## YOUR ASSIGNMENT
Convert the stretch from the start of the material through the line containing "IP de front-end" into a Markdown table, with a "Row" column for the row number and a "Line" column for each line's text. Leave out the blank lines.

(Stored dataset items)

────

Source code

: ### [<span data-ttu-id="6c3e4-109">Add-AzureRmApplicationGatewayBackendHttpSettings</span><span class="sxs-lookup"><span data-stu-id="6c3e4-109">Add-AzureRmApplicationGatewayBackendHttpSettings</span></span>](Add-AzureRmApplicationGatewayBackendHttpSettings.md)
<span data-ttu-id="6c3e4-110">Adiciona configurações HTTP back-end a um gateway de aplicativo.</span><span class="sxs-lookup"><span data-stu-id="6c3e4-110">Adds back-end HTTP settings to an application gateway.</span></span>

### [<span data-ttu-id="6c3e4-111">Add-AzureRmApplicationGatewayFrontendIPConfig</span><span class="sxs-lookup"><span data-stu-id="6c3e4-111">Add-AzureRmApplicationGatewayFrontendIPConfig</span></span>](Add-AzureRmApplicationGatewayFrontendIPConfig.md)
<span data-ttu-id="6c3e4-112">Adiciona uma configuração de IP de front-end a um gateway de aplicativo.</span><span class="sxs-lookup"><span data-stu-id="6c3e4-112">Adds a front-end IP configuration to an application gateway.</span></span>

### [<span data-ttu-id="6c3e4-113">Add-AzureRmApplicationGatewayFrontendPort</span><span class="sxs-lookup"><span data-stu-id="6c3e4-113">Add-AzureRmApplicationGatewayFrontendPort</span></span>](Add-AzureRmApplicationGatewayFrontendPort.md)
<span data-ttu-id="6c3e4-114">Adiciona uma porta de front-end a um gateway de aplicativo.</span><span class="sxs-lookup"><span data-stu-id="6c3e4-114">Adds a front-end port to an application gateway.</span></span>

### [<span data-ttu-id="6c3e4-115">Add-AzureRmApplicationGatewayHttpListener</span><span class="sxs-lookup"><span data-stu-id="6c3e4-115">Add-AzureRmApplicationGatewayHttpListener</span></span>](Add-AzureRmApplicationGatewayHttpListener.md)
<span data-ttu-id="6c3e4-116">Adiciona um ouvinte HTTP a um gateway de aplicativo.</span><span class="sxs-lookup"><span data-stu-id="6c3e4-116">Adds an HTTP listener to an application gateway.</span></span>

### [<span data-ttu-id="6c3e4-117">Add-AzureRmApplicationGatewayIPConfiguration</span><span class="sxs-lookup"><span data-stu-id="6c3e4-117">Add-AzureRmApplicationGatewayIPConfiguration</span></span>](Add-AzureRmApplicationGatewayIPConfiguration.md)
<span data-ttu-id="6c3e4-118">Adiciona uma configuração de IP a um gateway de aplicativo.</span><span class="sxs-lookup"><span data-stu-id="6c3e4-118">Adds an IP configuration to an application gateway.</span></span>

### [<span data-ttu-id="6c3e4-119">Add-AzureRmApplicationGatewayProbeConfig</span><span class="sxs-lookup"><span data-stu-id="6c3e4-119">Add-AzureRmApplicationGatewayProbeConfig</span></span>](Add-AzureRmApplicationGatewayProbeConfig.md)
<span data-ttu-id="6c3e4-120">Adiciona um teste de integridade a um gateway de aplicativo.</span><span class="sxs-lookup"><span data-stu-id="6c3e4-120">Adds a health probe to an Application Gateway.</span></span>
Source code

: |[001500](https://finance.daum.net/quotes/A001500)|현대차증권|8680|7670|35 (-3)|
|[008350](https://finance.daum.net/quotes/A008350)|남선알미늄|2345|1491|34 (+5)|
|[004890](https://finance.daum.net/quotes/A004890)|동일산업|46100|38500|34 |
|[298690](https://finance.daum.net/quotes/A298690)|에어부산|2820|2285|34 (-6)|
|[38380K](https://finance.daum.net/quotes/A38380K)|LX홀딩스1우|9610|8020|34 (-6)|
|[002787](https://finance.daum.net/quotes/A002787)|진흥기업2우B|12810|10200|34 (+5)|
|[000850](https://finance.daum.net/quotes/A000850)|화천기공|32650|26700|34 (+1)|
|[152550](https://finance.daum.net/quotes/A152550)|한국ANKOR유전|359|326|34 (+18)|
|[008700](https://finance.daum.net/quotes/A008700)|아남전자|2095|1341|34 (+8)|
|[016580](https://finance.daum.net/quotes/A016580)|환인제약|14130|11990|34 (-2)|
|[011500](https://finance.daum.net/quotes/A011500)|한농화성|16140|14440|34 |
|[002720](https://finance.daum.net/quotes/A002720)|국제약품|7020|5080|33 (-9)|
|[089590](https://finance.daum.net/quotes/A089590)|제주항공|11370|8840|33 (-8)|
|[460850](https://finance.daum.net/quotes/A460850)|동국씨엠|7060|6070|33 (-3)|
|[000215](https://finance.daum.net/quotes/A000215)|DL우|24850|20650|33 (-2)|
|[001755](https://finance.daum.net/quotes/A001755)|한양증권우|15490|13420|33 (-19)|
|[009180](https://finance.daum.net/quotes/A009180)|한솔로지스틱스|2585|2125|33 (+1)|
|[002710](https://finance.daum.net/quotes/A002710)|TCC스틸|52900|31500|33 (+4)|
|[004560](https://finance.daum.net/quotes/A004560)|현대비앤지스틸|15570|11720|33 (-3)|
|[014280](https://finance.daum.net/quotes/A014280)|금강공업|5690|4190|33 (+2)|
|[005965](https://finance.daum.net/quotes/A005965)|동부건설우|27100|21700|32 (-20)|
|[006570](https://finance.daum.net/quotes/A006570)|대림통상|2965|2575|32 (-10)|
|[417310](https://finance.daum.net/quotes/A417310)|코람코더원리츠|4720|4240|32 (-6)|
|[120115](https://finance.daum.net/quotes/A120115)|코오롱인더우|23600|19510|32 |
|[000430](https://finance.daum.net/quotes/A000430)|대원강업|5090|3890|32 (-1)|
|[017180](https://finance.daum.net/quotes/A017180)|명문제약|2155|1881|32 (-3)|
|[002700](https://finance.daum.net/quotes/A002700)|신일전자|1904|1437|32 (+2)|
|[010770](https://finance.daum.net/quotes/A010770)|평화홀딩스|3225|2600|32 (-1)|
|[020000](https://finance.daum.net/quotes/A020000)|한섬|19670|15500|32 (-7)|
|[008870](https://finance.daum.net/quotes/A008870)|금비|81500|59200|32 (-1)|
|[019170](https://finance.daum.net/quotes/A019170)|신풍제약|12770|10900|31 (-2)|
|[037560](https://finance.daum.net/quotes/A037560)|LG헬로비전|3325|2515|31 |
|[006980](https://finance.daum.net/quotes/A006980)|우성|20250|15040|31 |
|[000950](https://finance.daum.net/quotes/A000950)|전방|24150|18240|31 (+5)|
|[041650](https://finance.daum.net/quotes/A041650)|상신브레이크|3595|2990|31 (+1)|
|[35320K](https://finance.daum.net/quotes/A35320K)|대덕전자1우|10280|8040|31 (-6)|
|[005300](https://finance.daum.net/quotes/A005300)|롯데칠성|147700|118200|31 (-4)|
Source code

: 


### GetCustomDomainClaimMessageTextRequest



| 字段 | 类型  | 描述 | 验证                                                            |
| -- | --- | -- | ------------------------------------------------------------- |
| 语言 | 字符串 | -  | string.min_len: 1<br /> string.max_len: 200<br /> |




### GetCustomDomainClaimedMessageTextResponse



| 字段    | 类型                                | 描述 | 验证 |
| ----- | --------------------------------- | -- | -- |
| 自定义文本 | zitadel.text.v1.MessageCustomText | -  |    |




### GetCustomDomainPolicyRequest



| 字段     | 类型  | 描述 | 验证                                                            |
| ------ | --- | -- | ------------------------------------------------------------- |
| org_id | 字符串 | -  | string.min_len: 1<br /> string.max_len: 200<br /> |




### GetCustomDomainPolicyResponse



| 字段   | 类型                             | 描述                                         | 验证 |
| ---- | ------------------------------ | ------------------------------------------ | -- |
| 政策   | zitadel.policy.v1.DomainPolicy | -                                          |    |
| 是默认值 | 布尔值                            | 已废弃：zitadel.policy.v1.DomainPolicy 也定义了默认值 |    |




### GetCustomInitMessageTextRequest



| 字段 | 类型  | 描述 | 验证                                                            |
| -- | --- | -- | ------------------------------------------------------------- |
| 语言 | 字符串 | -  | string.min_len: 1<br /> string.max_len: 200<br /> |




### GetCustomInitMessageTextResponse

────

## RESPONSE AREA
| Row | Line |
|---|---|
| 1 | Source code |
| 2 | : ### [<span data-ttu-id="6c3e4-109">Add-AzureRmApplicationGatewayBackendHttpSettings</span><span class="sxs-lookup"><span data-stu-id="6c3e4-109">Add-AzureRmApplicationGatewayBackendHttpSettings</span></span>](Add-AzureRmApplicationGatewayBackendHttpSettings.md) |
| 3 | <span data-ttu-id="6c3e4-110">Adiciona configurações HTTP back-end a um gateway de aplicativo.</span><span class="sxs-lookup"><span data-stu-id="6c3e4-110">Adds back-end HTTP settings to an application gateway.</span></span> |
| 4 | ### [<span data-ttu-id="6c3e4-111">Add-AzureRmApplicationGatewayFrontendIPConfig</span><span class="sxs-lookup"><span data-stu-id="6c3e4-111">Add-AzureRmApplicationGatewayFrontendIPConfig</span></span>](Add-AzureRmApplicationGatewayFrontendIPConfig.md) |
| 5 | <span data-ttu-id="6c3e4-112">Adiciona uma configuração de IP de front-end a um gateway de aplicativo.</span><span class="sxs-lookup"><span data-stu-id="6c3e4-112">Adds a front-end IP configuration to an application gateway.</span></span> |